EXERCISE —
Copy the listing verbatim from its first line through the line containing "preferences and to", including both of those lines.

DATA IN THIS EXERCISE —
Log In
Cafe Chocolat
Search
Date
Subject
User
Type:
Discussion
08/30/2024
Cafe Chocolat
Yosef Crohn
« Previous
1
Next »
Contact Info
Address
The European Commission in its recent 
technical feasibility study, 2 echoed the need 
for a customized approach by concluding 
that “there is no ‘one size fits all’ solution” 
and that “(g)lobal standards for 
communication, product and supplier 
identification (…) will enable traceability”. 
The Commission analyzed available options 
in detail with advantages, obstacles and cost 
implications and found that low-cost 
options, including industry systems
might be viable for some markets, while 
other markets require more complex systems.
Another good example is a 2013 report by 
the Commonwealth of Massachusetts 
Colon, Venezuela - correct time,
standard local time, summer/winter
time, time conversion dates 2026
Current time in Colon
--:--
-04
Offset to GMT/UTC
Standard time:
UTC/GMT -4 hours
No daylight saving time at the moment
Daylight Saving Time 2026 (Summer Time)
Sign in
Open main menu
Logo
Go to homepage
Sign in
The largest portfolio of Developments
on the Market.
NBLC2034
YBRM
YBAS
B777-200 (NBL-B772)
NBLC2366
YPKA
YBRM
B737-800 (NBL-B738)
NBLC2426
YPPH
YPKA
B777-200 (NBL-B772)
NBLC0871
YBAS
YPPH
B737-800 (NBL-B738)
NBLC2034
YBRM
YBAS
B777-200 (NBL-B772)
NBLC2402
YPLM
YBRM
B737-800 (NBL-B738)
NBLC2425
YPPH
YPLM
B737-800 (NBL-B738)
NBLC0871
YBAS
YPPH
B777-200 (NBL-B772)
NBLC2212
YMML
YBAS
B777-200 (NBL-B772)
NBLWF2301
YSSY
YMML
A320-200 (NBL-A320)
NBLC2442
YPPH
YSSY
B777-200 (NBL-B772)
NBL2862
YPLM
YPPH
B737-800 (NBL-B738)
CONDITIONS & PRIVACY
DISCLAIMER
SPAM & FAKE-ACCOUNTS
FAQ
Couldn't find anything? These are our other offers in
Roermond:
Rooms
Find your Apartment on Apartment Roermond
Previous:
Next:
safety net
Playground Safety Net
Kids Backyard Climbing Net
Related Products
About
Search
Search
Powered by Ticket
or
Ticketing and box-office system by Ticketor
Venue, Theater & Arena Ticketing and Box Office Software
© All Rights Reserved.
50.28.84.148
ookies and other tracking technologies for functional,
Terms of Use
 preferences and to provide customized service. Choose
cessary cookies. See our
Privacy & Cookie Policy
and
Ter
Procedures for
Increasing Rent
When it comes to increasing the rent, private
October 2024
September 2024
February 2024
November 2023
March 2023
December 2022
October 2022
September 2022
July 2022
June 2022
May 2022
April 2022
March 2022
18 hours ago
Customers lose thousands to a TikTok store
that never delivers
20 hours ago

EXERCISE RESULT —
Log In
Cafe Chocolat
Search
Date
Subject
User
Type:
Discussion
08/30/2024
Cafe Chocolat
Yosef Crohn
« Previous
1
Next »
Contact Info
Address
The European Commission in its recent 
technical feasibility study, 2 echoed the need 
for a customized approach by concluding 
that “there is no ‘one size fits all’ solution” 
and that “(g)lobal standards for 
communication, product and supplier 
identification (…) will enable traceability”. 
The Commission analyzed available options 
in detail with advantages, obstacles and cost 
implications and found that low-cost 
options, including industry systems
might be viable for some markets, while 
other markets require more complex systems.
Another good example is a 2013 report by 
the Commonwealth of Massachusetts 
Colon, Venezuela - correct time,
standard local time, summer/winter
time, time conversion dates 2026
Current time in Colon
--:--
-04
Offset to GMT/UTC
Standard time:
UTC/GMT -4 hours
No daylight saving time at the moment
Daylight Saving Time 2026 (Summer Time)
Sign in
Open main menu
Logo
Go to homepage
Sign in
The largest portfolio of Developments
on the Market.
NBLC2034
YBRM
YBAS
B777-200 (NBL-B772)
NBLC2366
YPKA
YBRM
B737-800 (NBL-B738)
NBLC2426
YPPH
YPKA
B777-200 (NBL-B772)
NBLC0871
YBAS
YPPH
B737-800 (NBL-B738)
NBLC2034
YBRM
YBAS
B777-200 (NBL-B772)
NBLC2402
YPLM
YBRM
B737-800 (NBL-B738)
NBLC2425
YPPH
YPLM
B737-800 (NBL-B738)
NBLC0871
YBAS
YPPH
B777-200 (NBL-B772)
NBLC2212
YMML
YBAS
B777-200 (NBL-B772)
NBLWF2301
YSSY
YMML
A320-200 (NBL-A320)
NBLC2442
YPPH
YSSY
B777-200 (NBL-B772)
NBL2862
YPLM
YPPH
B737-800 (NBL-B738)
CONDITIONS & PRIVACY
DISCLAIMER
SPAM & FAKE-ACCOUNTS
FAQ
Couldn't find anything? These are our other offers in
Roermond:
Rooms
Find your Apartment on Apartment Roermond
Previous:
Next:
safety net
Playground Safety Net
Kids Backyard Climbing Net
Related Products
About
Search
Search
Powered by Ticket
or
Ticketing and box-office system by Ticketor
Venue, Theater & Arena Ticketing and Box Office Software
© All Rights Reserved.
50.28.84.148
ookies and other tracking technologies for functional,
Terms of Use
 preferences and to provide customized service. Choose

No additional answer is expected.